David Milliken joined the Hutton Settlement Children’s Home in June 1997 and has since served in various child welfare roles including case management, education, and organizational leadership. His formal education in psychology and leadership provides the foundation for his work in youth development and community resilience. Specifically, Milliken focuses on fostering lasting lifelong connections with youth who have faced family hardship and displacement in the Inland Northwest. In 2005, he founded the SALUTE program on the Hutton Settlement campus to provide sustainability education, creative arts, and leadership development for all residents. Over the years, the program has exposed the youth to local food justice efforts through the campus farm, global social action projects in Thailand and Mexico, and various outdoor adventures throughout the Pacific Northwest. Milliken currently serves as the director in residence at the Hutton Settlement Children’s Home with a focus on developing a transformational community of care.

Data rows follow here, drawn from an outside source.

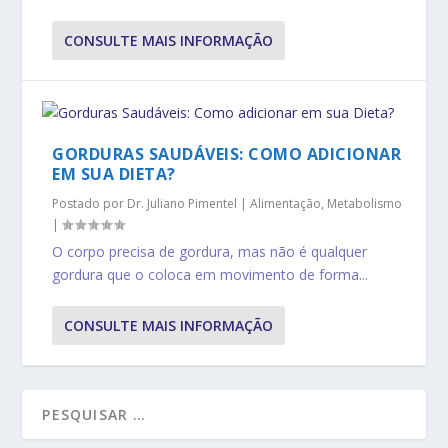
CONSULTE MAIS INFORMAÇÃO
GORDURAS SAUDÁVEIS: COMO ADICIONAR
EM SUA DIETA?
Postado por
Dr. Juliano Pimentel
|
Alimentação
,
Metabolismo
|
O corpo precisa de gordura, mas não é qualquer
gordura que o coloca em movimento de forma...
CONSULTE MAIS INFORMAÇÃO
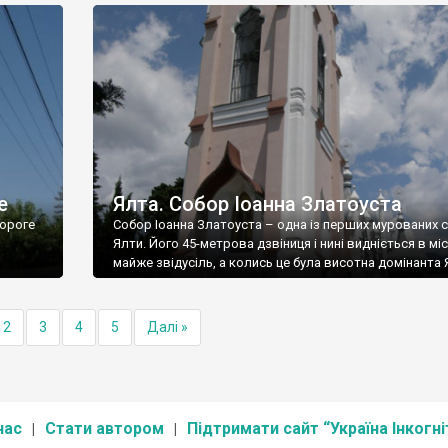
е
Ялта. Собор Іоанна Златоуста
ороге
Собор Іоанна Златоуста – одна із перших мурованих 
Ялти. Його 45-метрова дзвіниця і нині видніється в міс
майже звідусіль, а колись це була висотна домінанта 
2
3
4
5
Далі »
нас
Стати автором
Підтримати сайт “Україна Інкогні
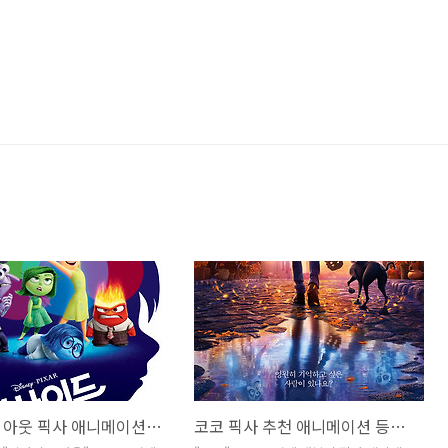
인사이드 아웃 픽사 애니메이션 본론과 에필로그
코코 픽사 추천 애니메이션 등장인물 소개, 줄거리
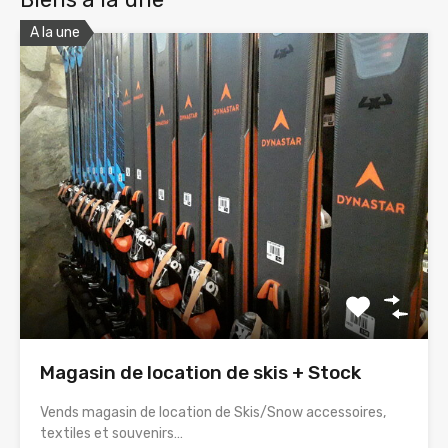
A la une
Magasin de location de skis + Stock
Vends magasin de location de Skis/Snow accessoires,
textiles et souvenirs…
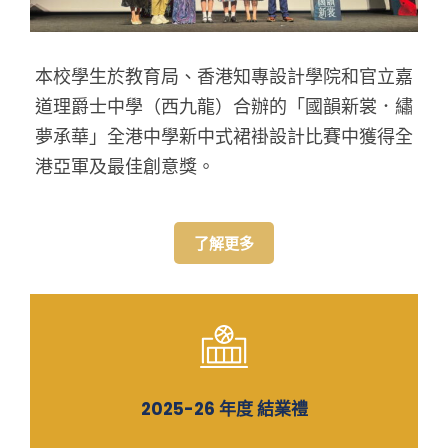
本校學生於教育局、香港知專設計學院和官立嘉
道理爵士中學（西九龍）合辦的「國韻新裳．繡
夢承華」全港中學新中式裙褂設計比賽中獲得全
港亞軍及最佳創意獎。
了解更多
2025-26 年度 結業禮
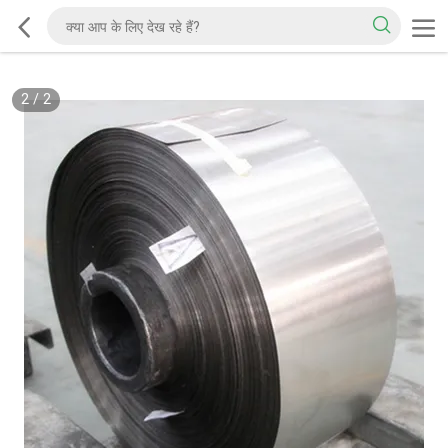
2
/
2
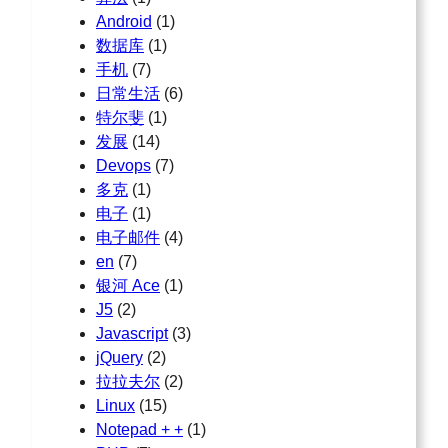
Android
(1)
数据库
(1)
手机
(7)
日常生活
(6)
特尔斐
(1)
发展
(14)
Devops
(7)
多克
(1)
电子
(1)
电子邮件
(4)
en
(7)
银河 Ace
(1)
J5
(2)
Javascript
(3)
jQuery
(2)
拉拉夫尔
(2)
Linux
(15)
Notepad + +
(1)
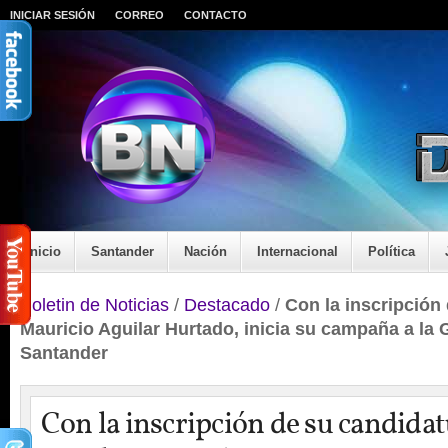
INICIAR SESIÓN
CORREO
CONTACTO
Inicio
Santander
Nación
Internacional
Política
Boletin de Noticias
/
Destacado
/
Con la inscripción
Mauricio Aguilar Hurtado, inicia su campaña a la
Santander
Con la inscripción de su candida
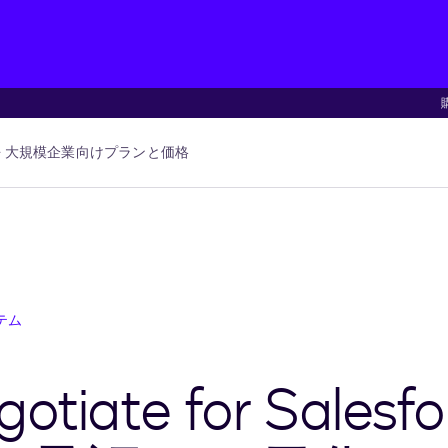
大規模企業向け
プランと価格
テム
egotiate for Sal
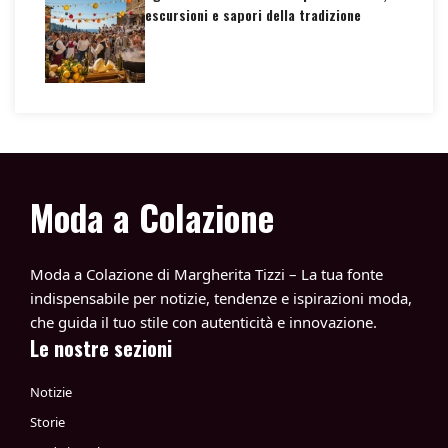
escursioni e sapori della tradizione
Moda a Colazione
Moda a Colazione di Margherita Tizzi – La tua fonte
indispensabile per notizie, tendenze e ispirazioni moda,
che guida il tuo stile con autenticità e innovazione.
Le nostre sezioni
Notizie
Storie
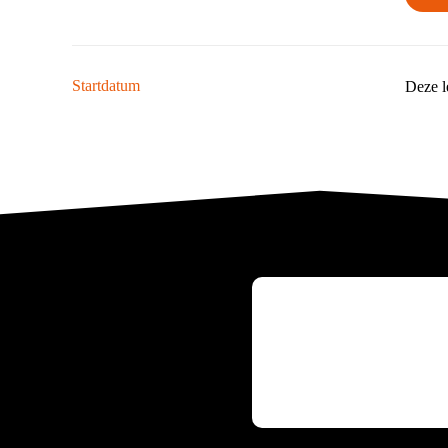
Start­datum
Deze l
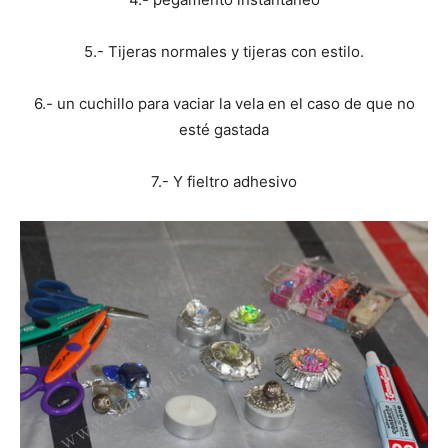
5.- Tijeras normales y tijeras con estilo.
6.- un cuchillo para vaciar la vela en el caso de que no
esté gastada
7.- Y fieltro adhesivo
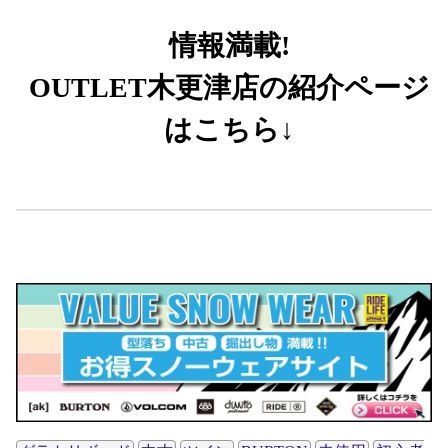
情報満載!
OUTLET木更津店の紹介ページ
はこちら↓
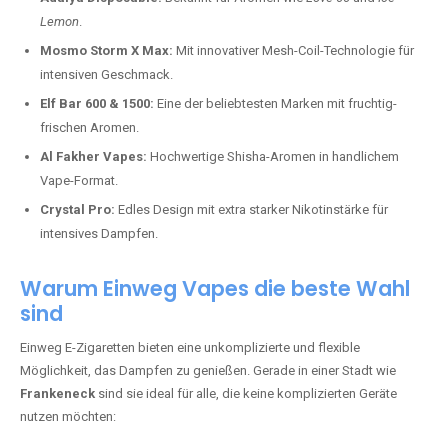
Lemon
.
Mosmo Storm X Max:
Mit innovativer Mesh-Coil-Technologie für
intensiven Geschmack.
Elf Bar 600 & 1500:
Eine der beliebtesten Marken mit fruchtig-
frischen Aromen.
Al Fakher Vapes:
Hochwertige Shisha-Aromen in handlichem
Vape-Format.
Crystal Pro:
Edles Design mit extra starker Nikotinstärke für
intensives Dampfen.
Warum Einweg Vapes die beste Wahl
sind
Einweg E-Zigaretten bieten eine unkomplizierte und flexible
Möglichkeit, das Dampfen zu genießen. Gerade in einer Stadt wie
Frankeneck
sind sie ideal für alle, die keine komplizierten Geräte
nutzen möchten:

Sergeant Mamie Lanford Singleton

Founder and Director, Youth Initiative Mentoring Academies (YIMA)

Sergeant Mamie Lanford Singleton was born in Winsboro, SC. Sgt. Singleton retired after 29 + years serving in patrol, investigative, and administrative divisions of the St. Paul Police Department. Sgt. Singleton was one of the first African American females in Minnesota law enforcement and served as one of the first female field training officers. She then worked in Washington, DC with Homeland Security. She studied in the Criminal Justice program at St. Thomas College, Southern Police Institute, Louisville, KY, Concordia College, Saint Paul, and U of M. Active in church and community, Sgt. Singleton is the founder and director of the non-profit Youth Initiative Mentoring Academies (YIMA) which partners law enforcement and community adult mentors with at-risk youth in mentoring and Aviation Flight Training. She invests retirement funds and personal resources to ensure the needs of YIMA are met and to provide a brighter and better future for the youth. She’s a founding member of the Ramsey County Community Sentencing Program, co-founder of the African American Breast Cancer Alliance of Minnesota, board member of the Minnesota Association of Black Physicians, a licensed Evangelist Missionary, and past Assistant District Missionary of the Capitol City District, MN Jurisdictional C.O.G.I.C. St. Paul’s Mayor presented Sgt. Singleton with the City’s Karl Neid award in 2002. Sgt. Singleton owns and operates a private investigative firm licensed in Minnesota.

 

The National Mentoring Summit, convened by MENTOR, is the only national forum that brings together practitioners, researchers, corporate partners, government and civic leaders, national youth-serving organizations and the network of affiliate Mentoring Partnerships to explore and advance mentoring’s positive impact on individuals and communities.